Maxwellian-averaged cross section of 181Ta (n,γ) reaction and its astrophysical implications

Abstract

The neutron-capture and Maxwellian-averaged cross sections of 181Ta(n,γ) reaction have been computed making use of the TALYS code. Two main inputs of the TALYS calculation, nuclear level density (NLD) and radiative strength function (RSF), are calculated within a recent microscopic model that takes into account the exact thermal pairing plus independent-particle model and collective excitations within the phonon-damping model. A good agreement between the calculated and experimental NLD and RSF data of 182Ta was found, confirming the goodness of the microscopic nuclear model used.
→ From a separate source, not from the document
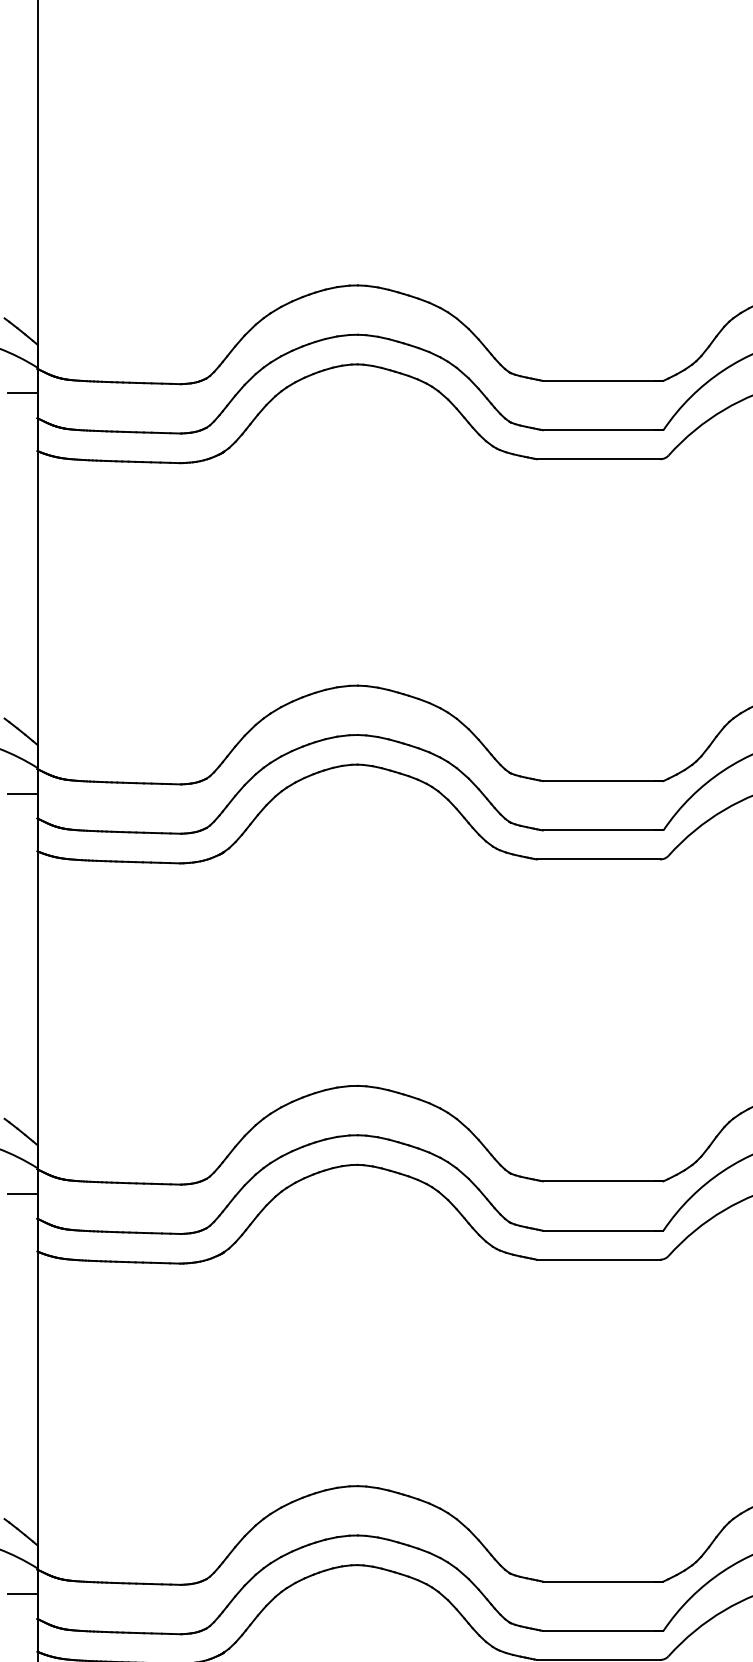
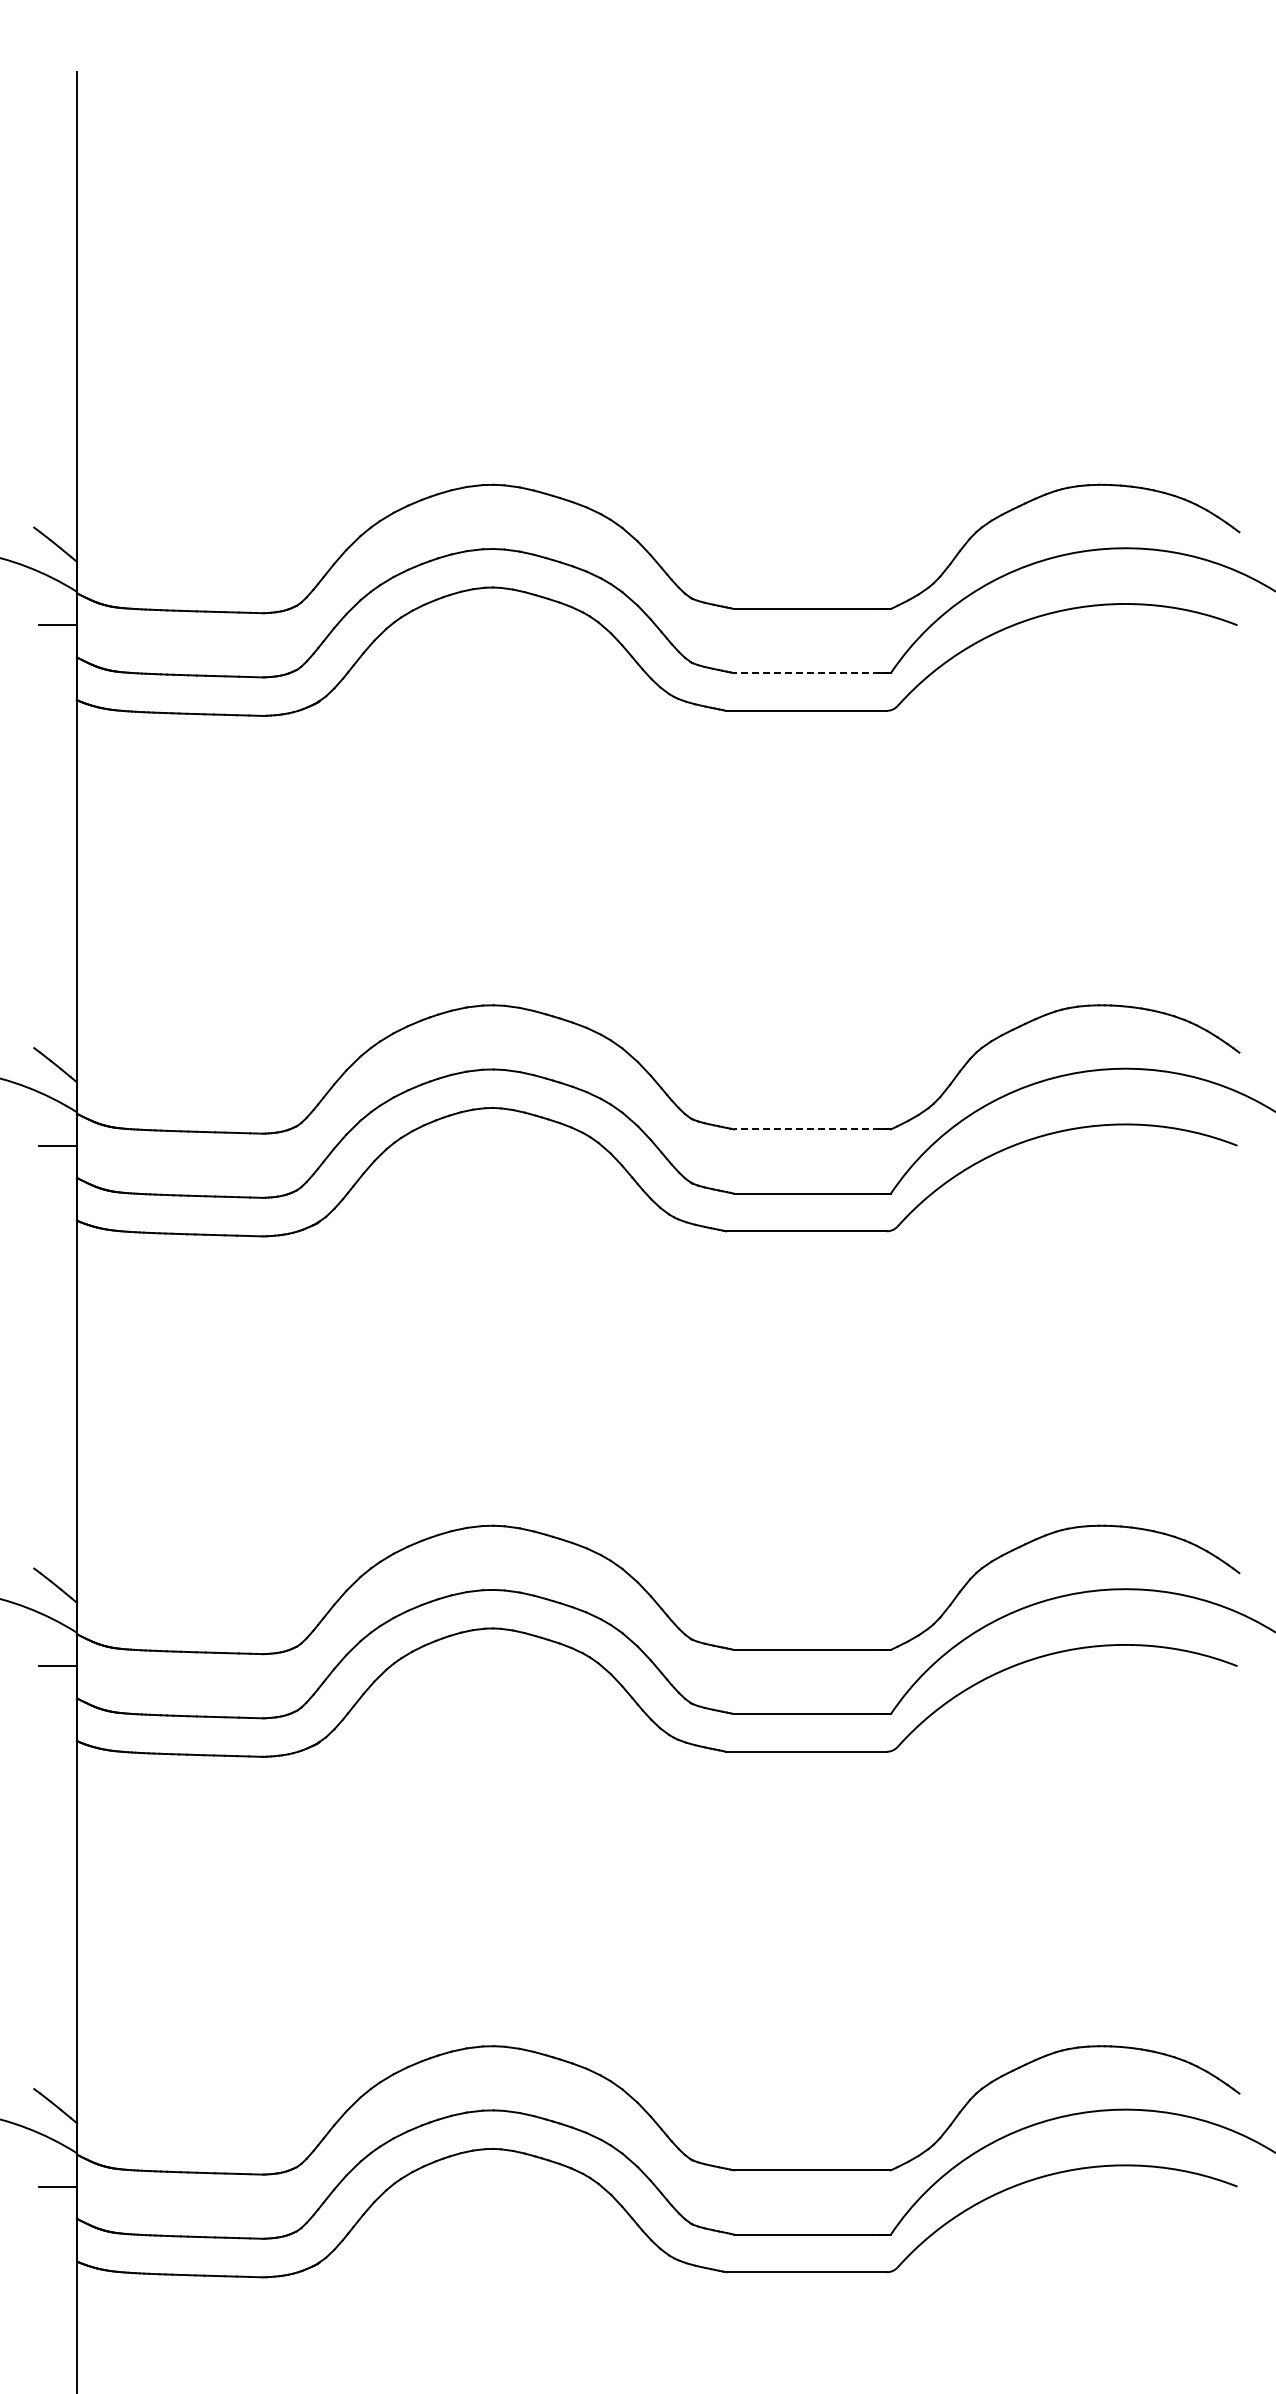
line: (602, 430) -> (811, 673), solid -> dashed
line: (602, 781) -> (811, 1129), solid -> dashed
As the result, the deduced neutron-capture and Maxwellian-averaged cross sections of 181Ta(n,γ) reaction also agree reasonably well with the experimental and recommended data across the measured energy range. The impact of the predicted cross sections on the tantalum production in the slow neutron-capture process (s-process) is then studied by employing a recent version of FRUITY stellar evolutionary models in which the effect of magnetic fields is newly implemented. By calculating the isotopic composition ratios within the FUNS code, we obtain a slight depletion of tantalum as compared to the recommended data. The variation between the calculated and reference tungsten isotopic ratios in presolar stardust silicon carbide (SiC) grains is found to be negligible, as expected. However, the capability of our theoretical model to reproduce experimental nuclear data will allow us to investigate in detail the s-process branching points at 181W and 185W, for which experimental data from direct measurements are still unavailable.